The Case of the Crappy Root Canal that Worked.
Retreatment November 11th, 2005
A few years ago when I was still teaching at the dental school at the University of Toronto, a student ran up to me with this xray. The patient had been attending the faculty for treatment for years and had just been transferred to this student. The tooth was asymptomatic and there were no clinical signs or symptoms of endodontic pathosis besides this apical lesion.
The obturation was overextended in one canal, underextended in the other and there was a fairly large lesion. It also looked like there was still some cotton in the pulp chamber under the permanent amalgam.
The student wanted to know whether he should recommend endodontic retreatment to the patient. This is a fairly common dilemma in practice–an asymptomatic case with a lesion. The differential diagnosis is usually chronic apical (periradicular) periodontitis, on-going healing, or an apical scar.
Because we should be treating patients and not xrays, we do need to make sure that there is some evidence of pathosis before planning treatment. The approach that I generally take with these cases is to follow these teeth over time and see if either signs or symptoms develop or the lesion increases in size.
This particular situation was almost a no-brainer. The film above was taken two years prior so I asked the student to take a more current PA. He did, and this is what it looked like.
This turned out to be a tooth with a healing apical area. You can see resorption of the extruded gutta-percha has taken place. This case is also significant for a couple of other reasons.
First, pulp chambers with cotton or that are empty are often bacterial breeding grounds and with endodontic treatment that is less than ideal, bacteria will easily penetrate to the periapical area. Two, endodontists that are always blaming short fills for endodontic failure should review cases like this.
This case probably worked out (hopefully it will continue to heal) because it was done at the dental school. Although the quality of the final obturation and probably the quality of instrumentation was not ideal, the patient likely returned at least three or four times for the root canal treatment. That means lots of irrigation and disinfection. Because the case was done at the dental school, it also means that there was a good chance that Calcium Hydroxide was used as an interappointment medicament within the canals…

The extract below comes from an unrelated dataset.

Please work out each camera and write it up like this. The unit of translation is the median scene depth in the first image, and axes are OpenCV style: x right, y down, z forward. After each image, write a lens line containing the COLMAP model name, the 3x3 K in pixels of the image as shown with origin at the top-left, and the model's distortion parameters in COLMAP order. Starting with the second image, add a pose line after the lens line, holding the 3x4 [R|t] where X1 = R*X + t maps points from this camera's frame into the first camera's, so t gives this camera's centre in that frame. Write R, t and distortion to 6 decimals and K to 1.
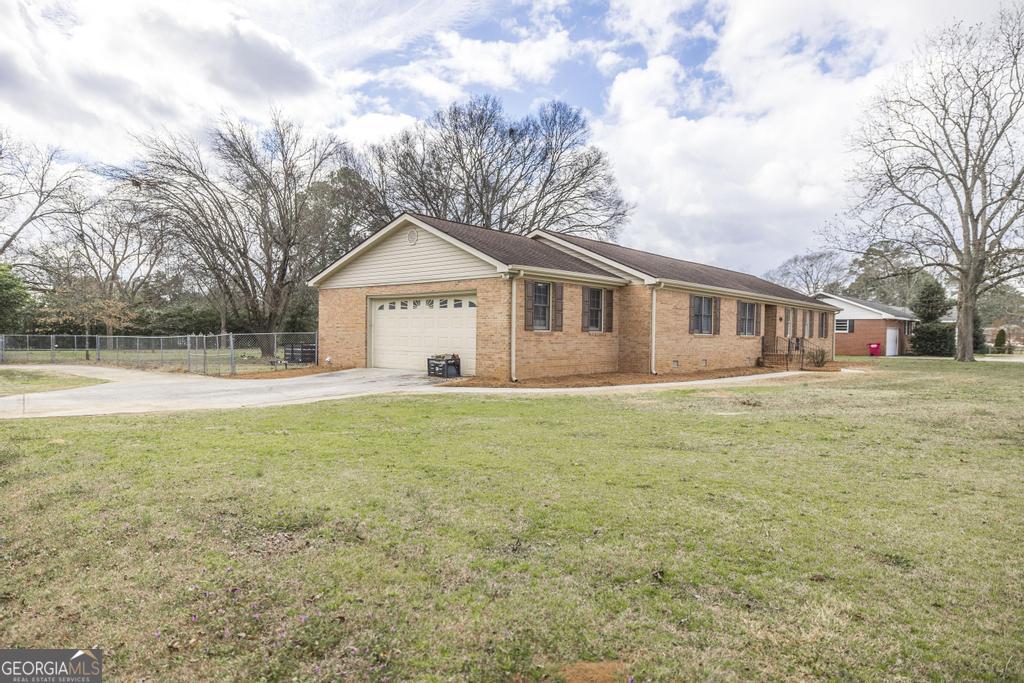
lens RADIAL K [[618.2, 0, 516.8], [0, 618.2, 347.3], [0, 0, 1]] dist [-0.003483, -0.000082]
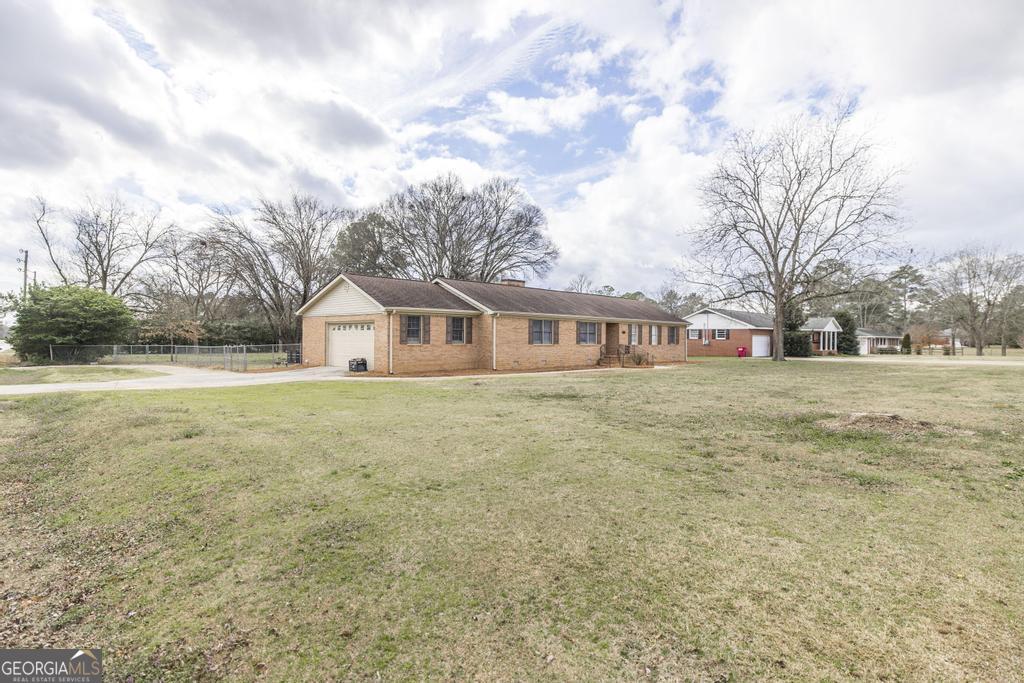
lens RADIAL K [[522.4, 0, 528.5], [0, 522.4, 302.5], [0, 0, 1]] dist [0.008508, -0.000461]
pose [[0.998748, -0.007982, -0.049377, 0.368036], [0.003613, 0.996118, -0.087948, -0.010874], [0.049888, 0.087660, 0.994900, -0.358369]]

The argument to this would be, “Well if the root canal had been done properly, you could have finished it in one appointment, without the use of Calcium Hydroxide, and still have had the same results.” Maybe, but you’d be hard-pressed to support this by literature. The rebutt then becomes, “Well they use a different technique that’s not as good as mine.” Again, it’s difficult to make a case that lateral condensation is better than vertical condensation, or that apical canal enlargement (done properly) lowers the prognosis from minimal apical canal instrumentation techniques.
That’s something that should make many of us go, “Hmm.”
- Trope M, Delano EO, Orstavik D. Endodontic treatment of teeth with apical periodontitis: single vs. multivisit treatment. J Endod. 1999 May;25(5):345-50.
- Nair PN, Sjogren U, Figdor D, sundqvist G. Persistent periapical radiolucencies of root-filled human teeth, failed endodontic treatments, and periapical scars. Oral Surg Oral Med Oral Pathol Oral Radiol Endod. 1999 May;87(5):617-27.